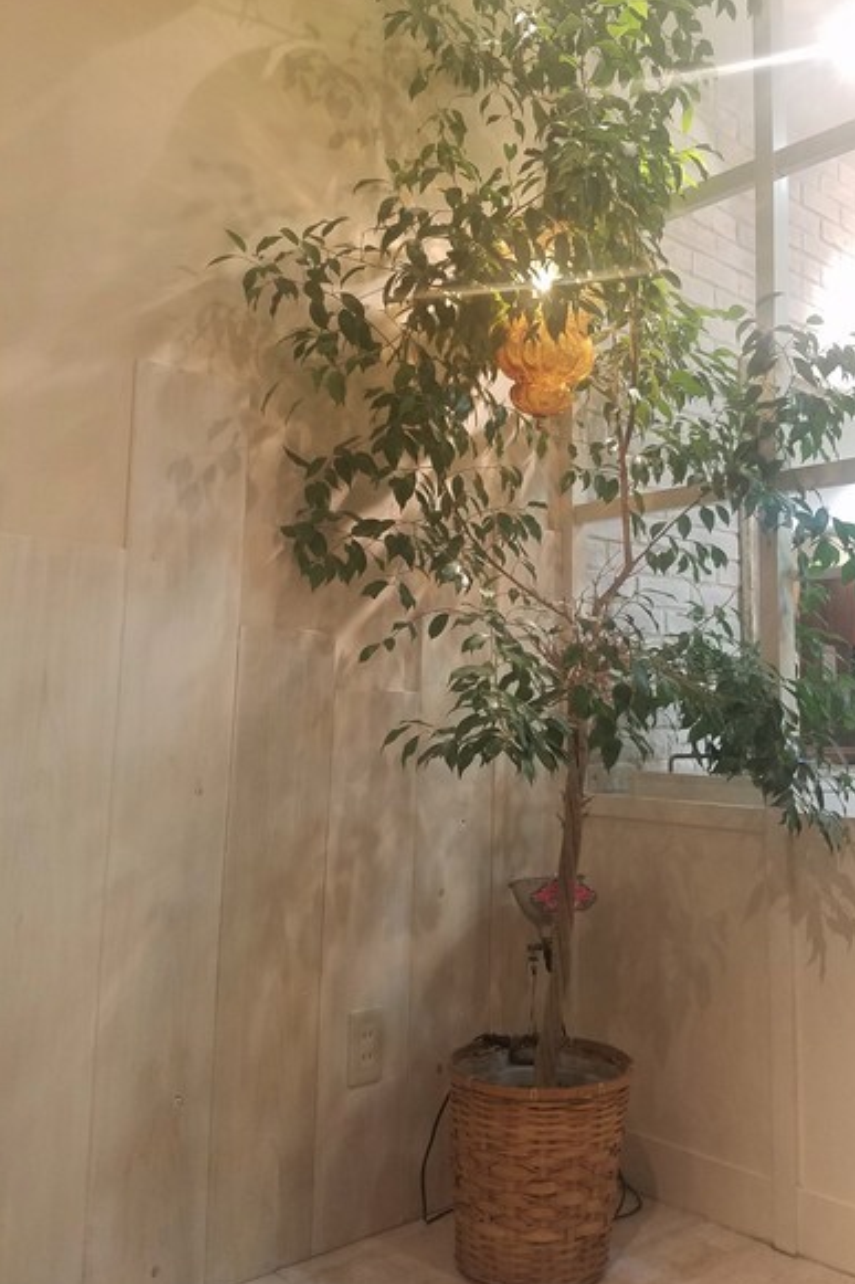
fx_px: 1105
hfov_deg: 41.9
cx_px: 545
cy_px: 581
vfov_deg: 60.2
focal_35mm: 31
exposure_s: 1/60
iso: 160
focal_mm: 4.2
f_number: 1.7
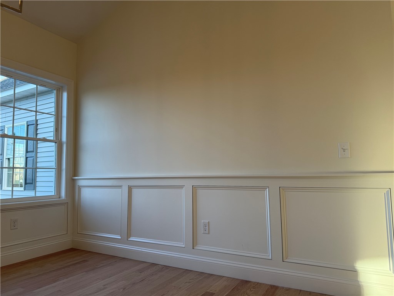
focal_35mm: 24
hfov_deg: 71.6
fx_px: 273
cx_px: 197
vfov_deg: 56.8
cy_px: 148
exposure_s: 1/197
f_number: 1.78
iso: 64
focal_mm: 6.76
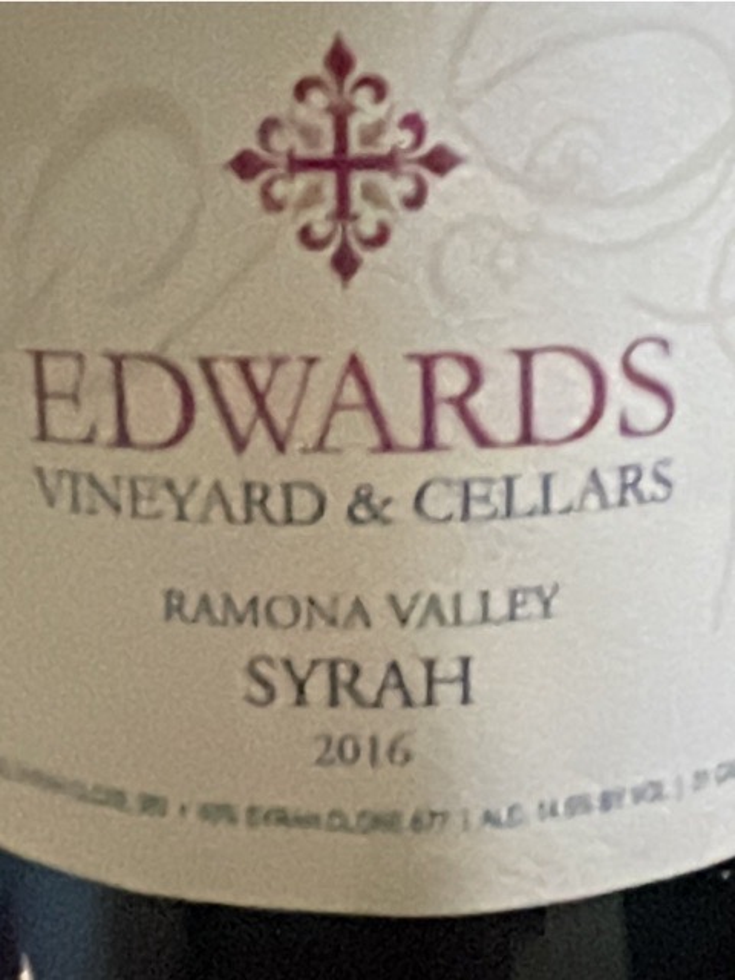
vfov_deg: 60.0
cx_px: 368
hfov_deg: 46.8
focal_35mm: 30
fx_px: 849
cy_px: 490
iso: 1600
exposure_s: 1/40
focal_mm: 1.54
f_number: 2.4
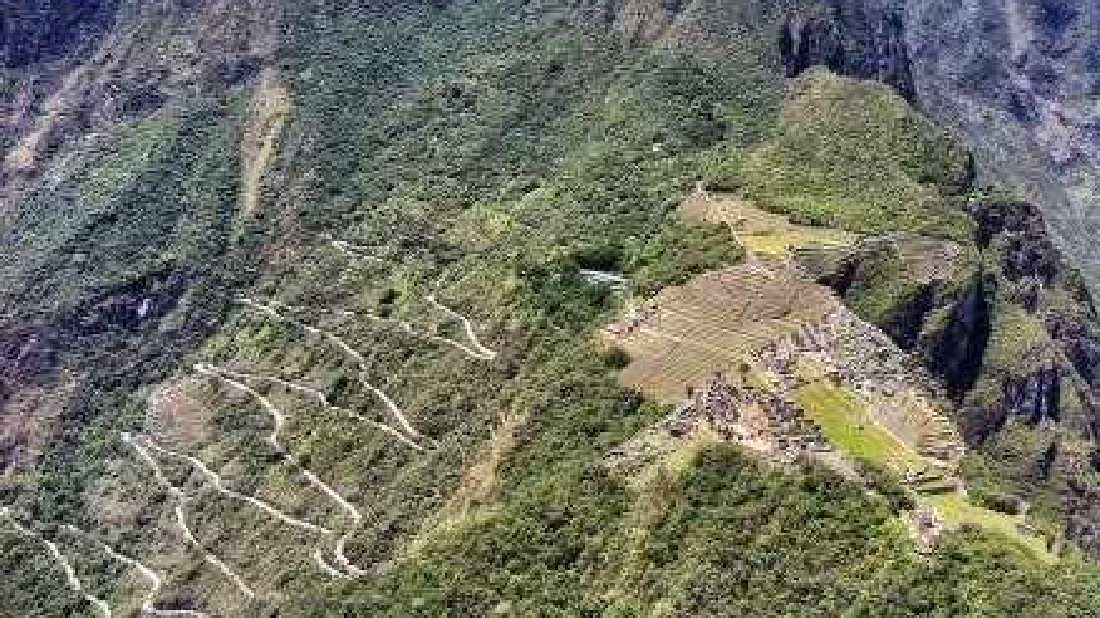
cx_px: 542
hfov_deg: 51.6
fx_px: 1137
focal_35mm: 39
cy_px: 222
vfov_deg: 30.2
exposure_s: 1/642
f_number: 2.8
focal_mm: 3.85
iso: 80
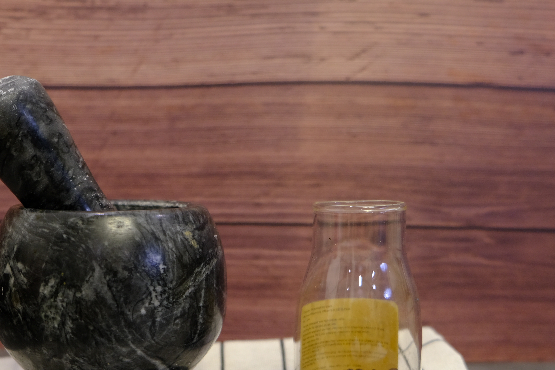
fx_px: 663
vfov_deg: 30.6
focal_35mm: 43
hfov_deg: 45.1
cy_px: 287
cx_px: 213
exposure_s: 1/26
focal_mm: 18
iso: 320
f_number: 2.8
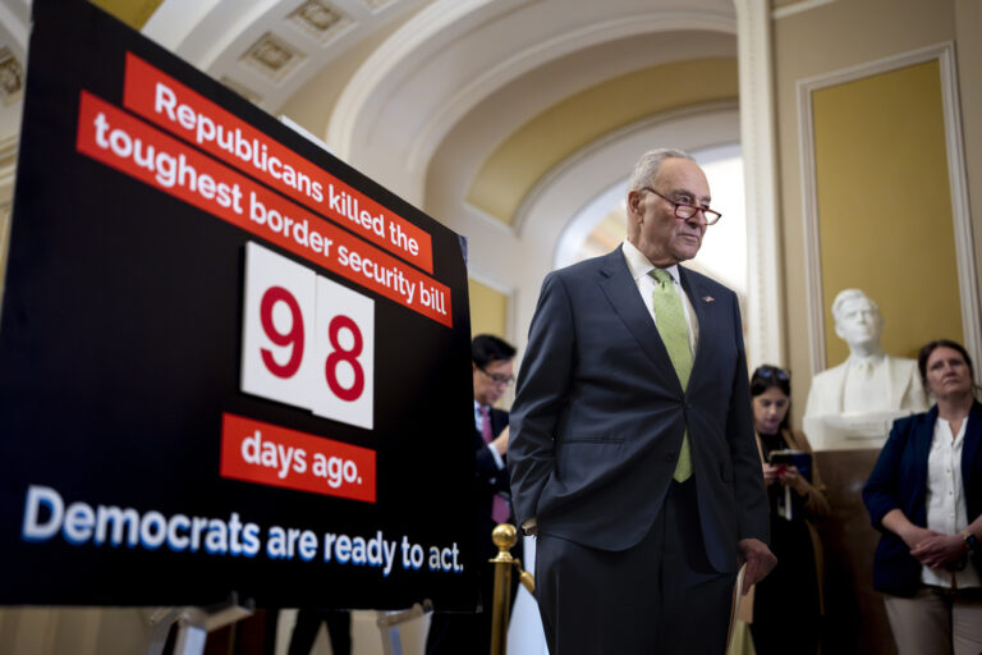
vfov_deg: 37.9
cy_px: 328
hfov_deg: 54.4
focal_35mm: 35
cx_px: 491
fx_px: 955
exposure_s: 1/400
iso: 4000
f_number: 1.4
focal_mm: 35
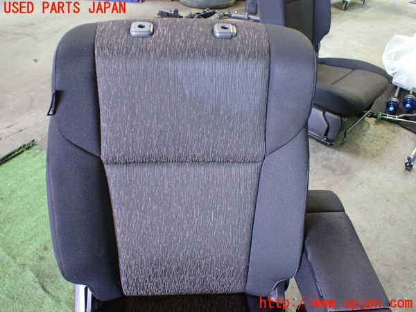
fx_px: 361
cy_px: 156
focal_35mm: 30
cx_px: 208
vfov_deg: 46.8
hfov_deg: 60.0
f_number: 2.3
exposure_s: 1/40
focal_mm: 5.4
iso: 800
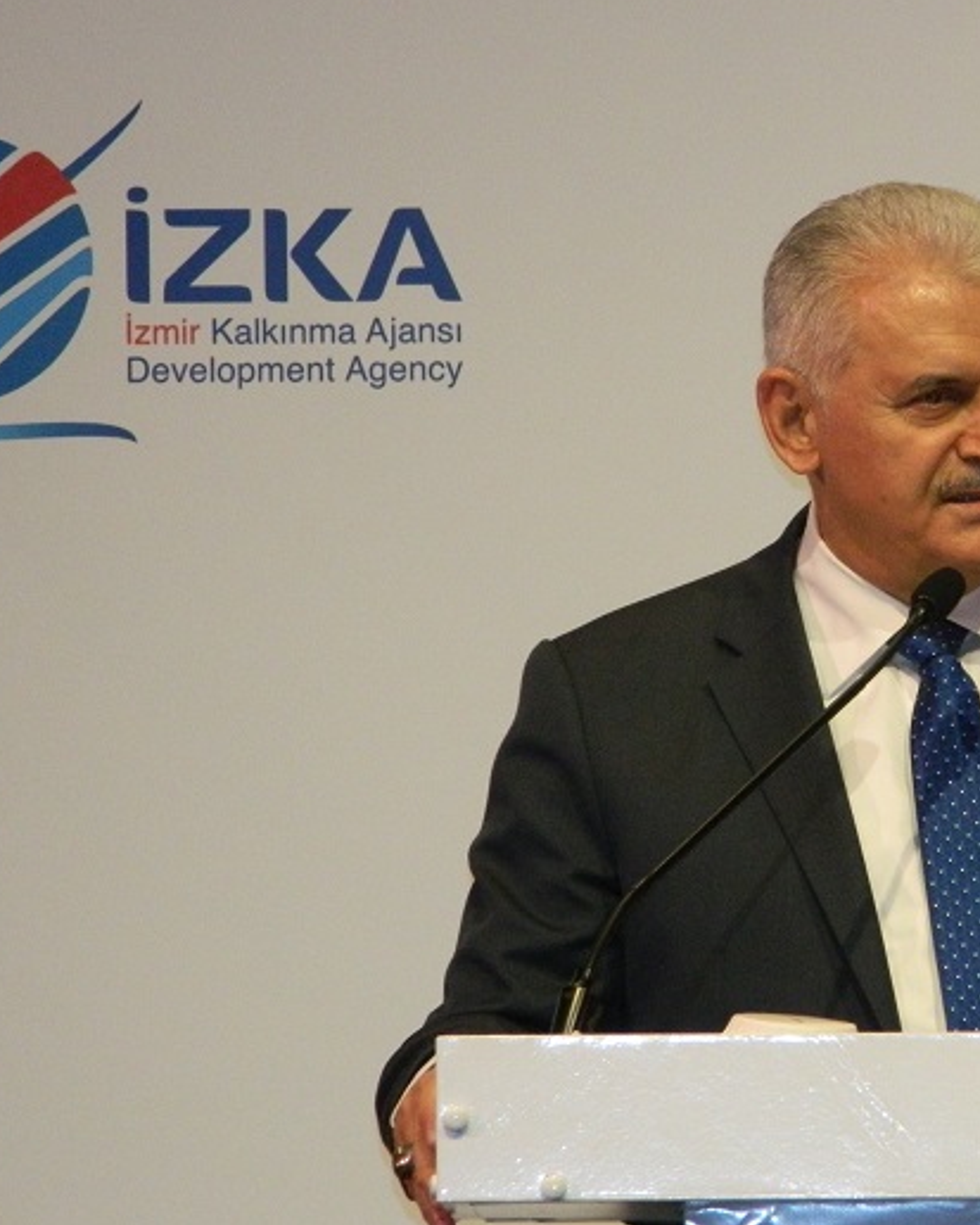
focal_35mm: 361
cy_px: 541
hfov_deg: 4.3
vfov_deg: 5.4
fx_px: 13084
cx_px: 952
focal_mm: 39.7
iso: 400
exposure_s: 1/80
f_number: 5.4
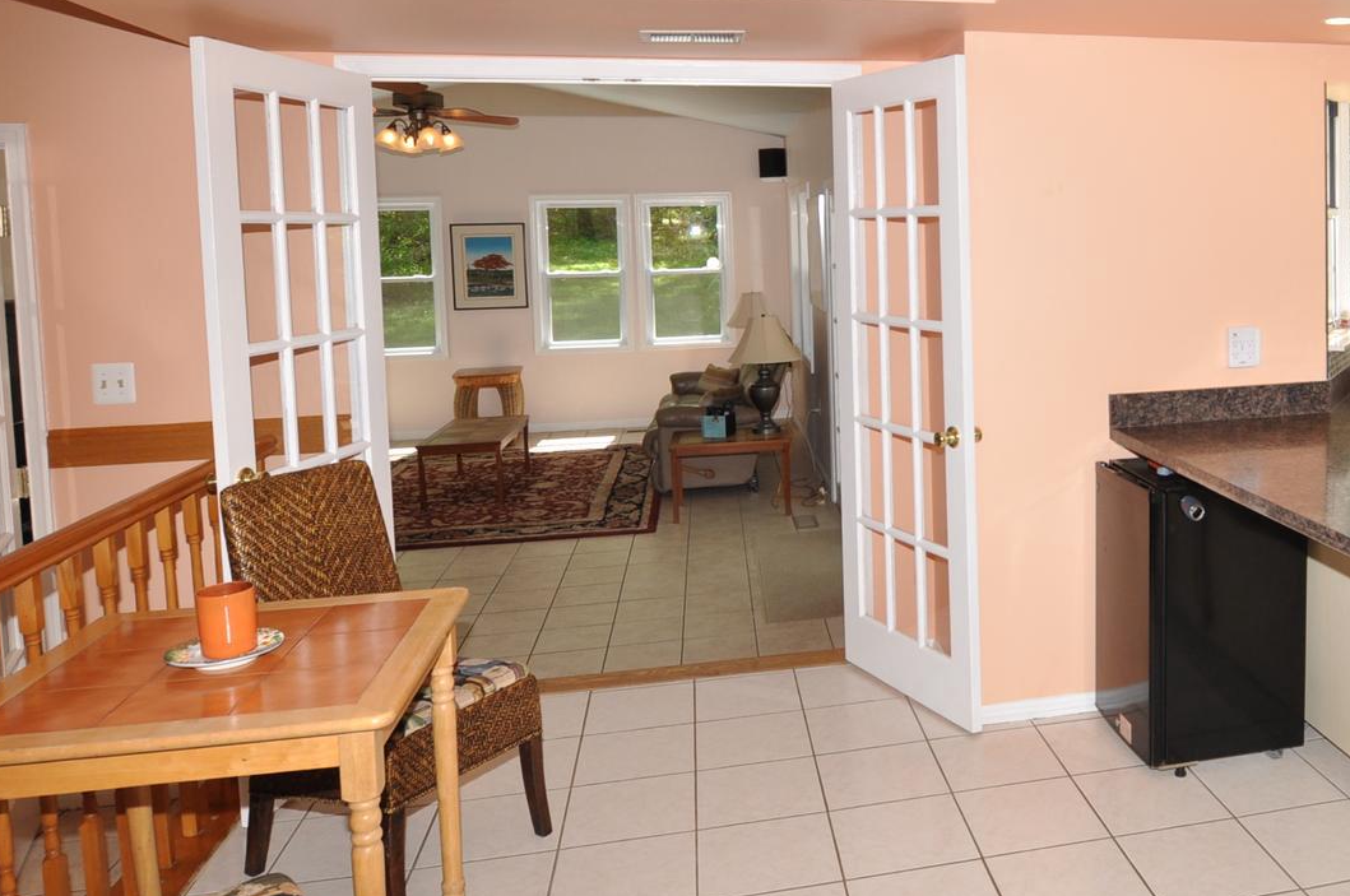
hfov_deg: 60.4
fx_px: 1086
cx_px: 1005
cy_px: 289
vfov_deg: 44.1
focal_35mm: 29
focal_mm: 10
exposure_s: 1/125
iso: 320
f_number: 5.6
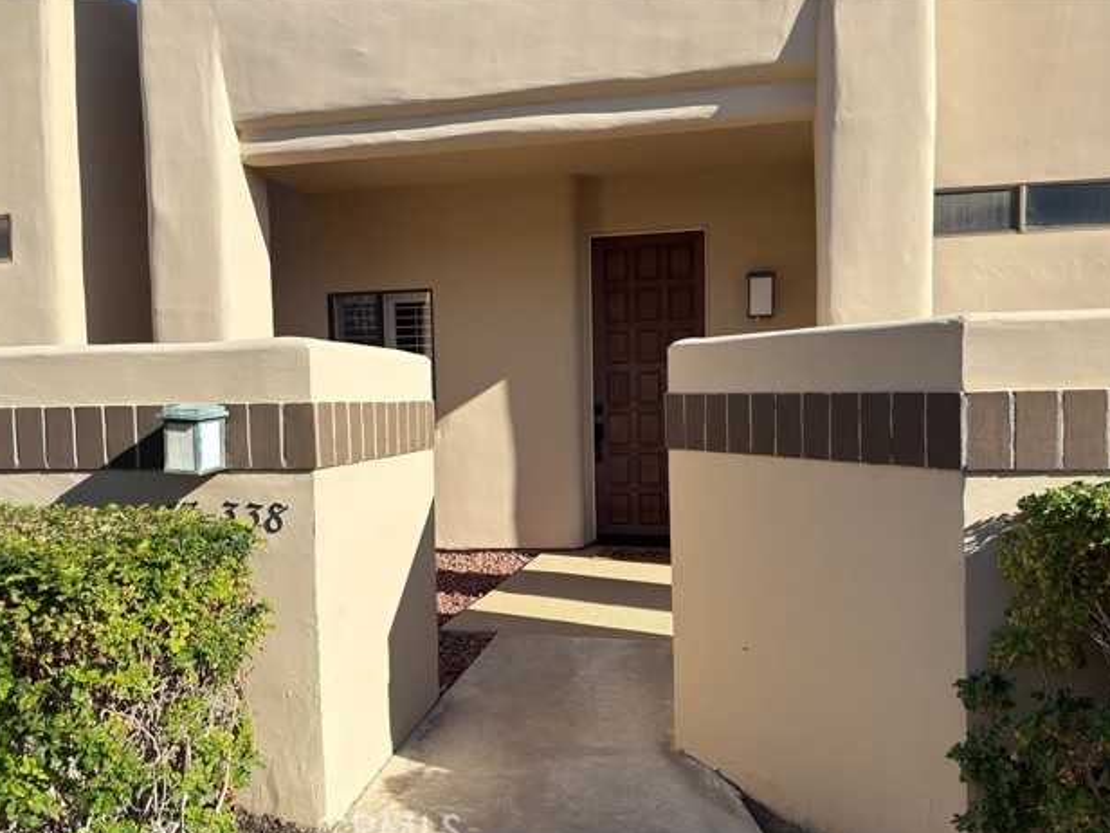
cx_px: 555
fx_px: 866
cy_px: 424
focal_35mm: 27
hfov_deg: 65.3
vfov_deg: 51.4
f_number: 1.6
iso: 50
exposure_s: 1/3125
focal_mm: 5.96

++++++

§ What needs to be done:
An exact copy of the records above is required, leaving out the pictures.

§ Result below:
fx_px: 1105
hfov_deg: 41.9
cx_px: 545
cy_px: 581
vfov_deg: 60.2
focal_35mm: 31
exposure_s: 1/60
iso: 160
focal_mm: 4.2
f_number: 1.7
focal_35mm: 24
hfov_deg: 71.6
fx_px: 273
cx_px: 197
vfov_deg: 56.8
cy_px: 148
exposure_s: 1/197
f_number: 1.78
iso: 64
focal_mm: 6.76
vfov_deg: 60.0
cx_px: 368
hfov_deg: 46.8
focal_35mm: 30
fx_px: 849
cy_px: 490
iso: 1600
exposure_s: 1/40
focal_mm: 1.54
f_number: 2.4
cx_px: 542
hfov_deg: 51.6
fx_px: 1137
focal_35mm: 39
cy_px: 222
vfov_deg: 30.2
exposure_s: 1/642
f_number: 2.8
focal_mm: 3.85
iso: 80
fx_px: 663
vfov_deg: 30.6
focal_35mm: 43
hfov_deg: 45.1
cy_px: 287
cx_px: 213
exposure_s: 1/26
focal_mm: 18
iso: 320
f_number: 2.8
vfov_deg: 37.9
cy_px: 328
hfov_deg: 54.4
focal_35mm: 35
cx_px: 491
fx_px: 955
exposure_s: 1/400
iso: 4000
f_number: 1.4
focal_mm: 35
fx_px: 361
cy_px: 156
focal_35mm: 30
cx_px: 208
vfov_deg: 46.8
hfov_deg: 60.0
f_number: 2.3
exposure_s: 1/40
focal_mm: 5.4
iso: 800
focal_35mm: 361
cy_px: 541
hfov_deg: 4.3
vfov_deg: 5.4
fx_px: 13084
cx_px: 952
focal_mm: 39.7
iso: 400
exposure_s: 1/80
f_number: 5.4
hfov_deg: 60.4
fx_px: 1086
cx_px: 1005
cy_px: 289
vfov_deg: 44.1
focal_35mm: 29
focal_mm: 10
exposure_s: 1/125
iso: 320
f_number: 5.6
cx_px: 555
fx_px: 866
cy_px: 424
focal_35mm: 27
hfov_deg: 65.3
vfov_deg: 51.4
f_number: 1.6
iso: 50
exposure_s: 1/3125
focal_mm: 5.96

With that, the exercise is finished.